*** DATASET RECORDS Section Begins ***
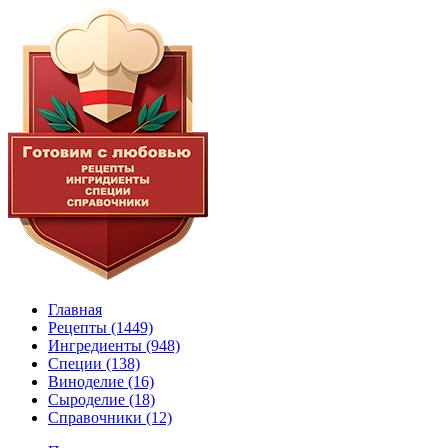
Главная
Рецепты
(1449)
Ингредиенты
(948)
Специи
(138)
Виноделие
(16)
Сыроделие
(18)
Справочники
(12)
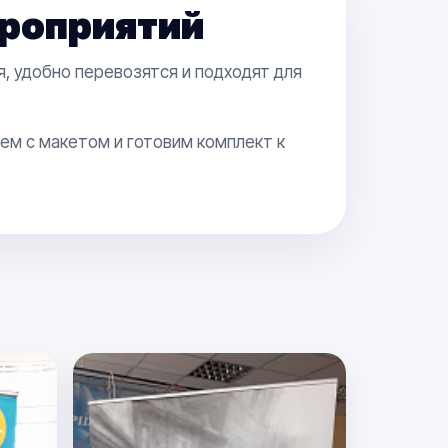
роприятий
 удобно перевозятся и подходят для
ем с макетом и готовим комплект к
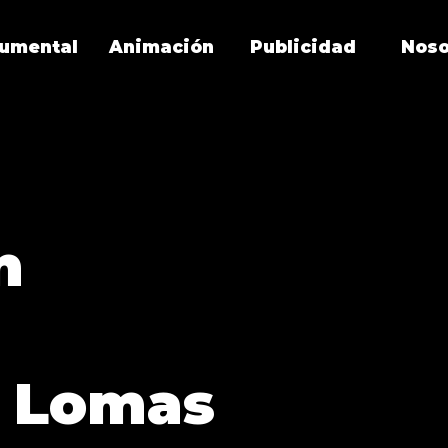
umental
Animación
Publicidad
Noso
n
 Lomas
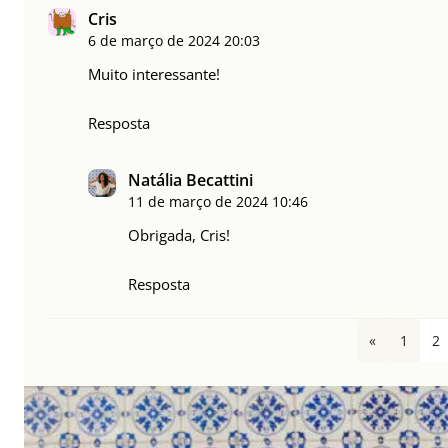
Cris
6 de março de 2024
20:03
Muito interessante!
Resposta
Natália Becattini
11 de março de 2024
10:46
Obrigada, Cris!
Resposta
«
1
2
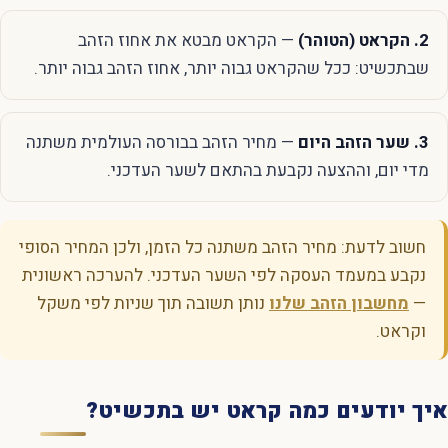
2. הקראט (הטוהר)
— הקראט מבטא את אחוז הזהב
שבתכשיט: ככל שהקראט גבוה יותר, אחוז הזהב גבוה יותר.
3. שער הזהב היום
— מחיר הזהב בבורסה העולמית משתנה
מדי יום, וההצעה נקבעת בהתאם לשער העדכני.
חשוב לדעת: מחיר הזהב משתנה כל הזמן, ולכן המחיר הסופי
נקבע במעמד העסקה לפי השער העדכני. להערכה ראשונית
—
מחשבון הזהב שלנו
נותן תשובה תוך שניות לפי משקל
וקראט.
איך יודעים כמה קראט יש בתכשיט?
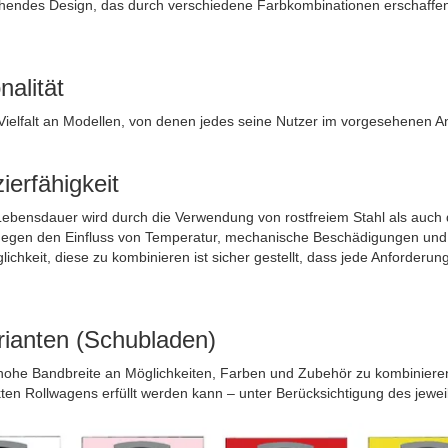
hendes Design, das durch verschiedene Farbkombinationen erschaffen
nalität
Vielfalt an Modellen, von denen jedes seine Nutzer im vorgesehenen A
ierfähigkeit
Lebensdauer wird durch die Verwendung von rostfreiem Stahl als auch du
egen den Einfluss von Temperatur, mechanische Beschädigungen und K
lichkeit, diese zu kombinieren ist sicher gestellt, dass jede Anforder
rianten (Schubladen)
hohe Bandbreite an Möglichkeiten, Farben und Zubehör zu kombinieren, 
kten Rollwagens erfüllt werden kann – unter Berücksichtigung des jew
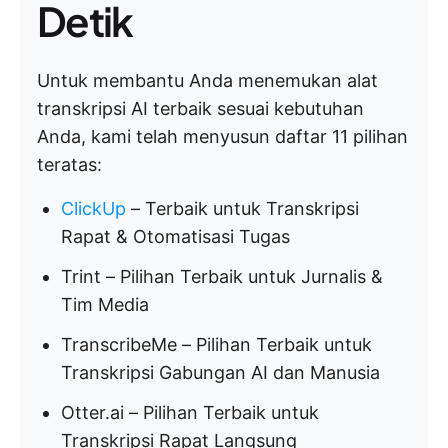
Detik
Untuk membantu Anda menemukan alat
transkripsi AI terbaik sesuai kebutuhan
Anda, kami telah menyusun daftar 11 pilihan
teratas:
ClickUp
– Terbaik untuk Transkripsi
Rapat & Otomatisasi Tugas
Trint – Pilihan Terbaik untuk Jurnalis &
Tim Media
TranscribeMe – Pilihan Terbaik untuk
Transkripsi Gabungan AI dan Manusia
Otter.ai – Pilihan Terbaik untuk
Transkripsi Rapat Langsung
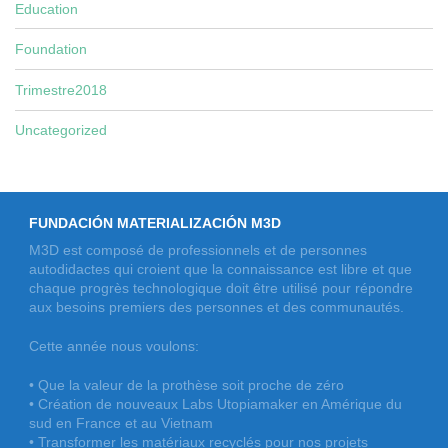
Education
Foundation
Trimestre2018
Uncategorized
FUNDACIÓN MATERIALIZACIÓN M3D
M3D est composé de professionnels et de personnes
autodidactes qui croient que la connaissance est libre et que
chaque progrès technologique doit être utilisé pour répondre
aux besoins premiers des personnes et des communautés.
Cette année nous voulons:
• Que la valeur de la prothèse soit proche de zéro
• Création de nouveaux Labs Utopiamaker en Amérique du
sud en France et au Vietnam
• Transformer les matériaux recyclés pour nos projets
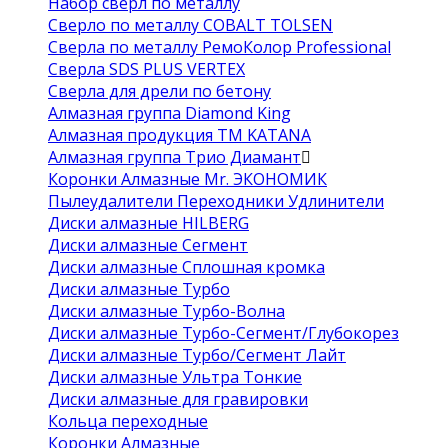
Набор сверл по металлу
Сверло по металлу COBALT TOLSEN
Сверла по металлу РемоКолор Professional
Сверла SDS PLUS VERTEX
Сверла для дрели по бетону
Алмазная группа Diamond King
Алмазная продукция ТМ KATANA
Алмазная группа Трио Диамант
Коронки Алмазные Mr. ЭКОНОМИК
Пылеудалители Переходники Удлинители
Диски алмазные HILBERG
Диски алмазные Сегмент
Диски алмазные Сплошная кромка
Диски алмазные Турбо
Диски алмазные Турбо-Волна
Диски алмазные Турбо-Сегмент/Глубокорез
Диски алмазные Турбо/Сегмент Лайт
Диски алмазные Ультра Тонкие
Диски алмазные для гравировки
Кольца переходные
Коронки Алмазные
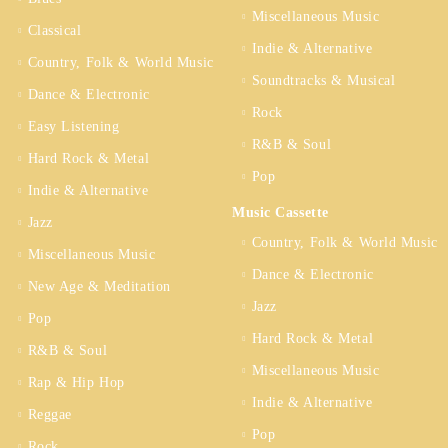
Miscellaneous Music
Classical
Indie & Alternative
Country, Folk & World Music
Soundtracks & Musical
Dance & Electronic
Rock
Easy Listening
R&B & Soul
Hard Rock & Metal
Pop
Indie & Alternative
Music Cassette
Jazz
Country, Folk & World Music
Miscellaneous Music
Dance & Electronic
New Age & Meditation
Jazz
Pop
Hard Rock & Metal
R&B & Soul
Miscellaneous Music
Rap & Hip Hop
Indie & Alternative
Reggae
Pop
Rock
*** DATASET RECORDS Section Ends ***
▶ ACTION ITEM:
Count the lines in the records above that contain the word "העדכני", and reply with that number alone.

▶ OUTPUT BELOW:
2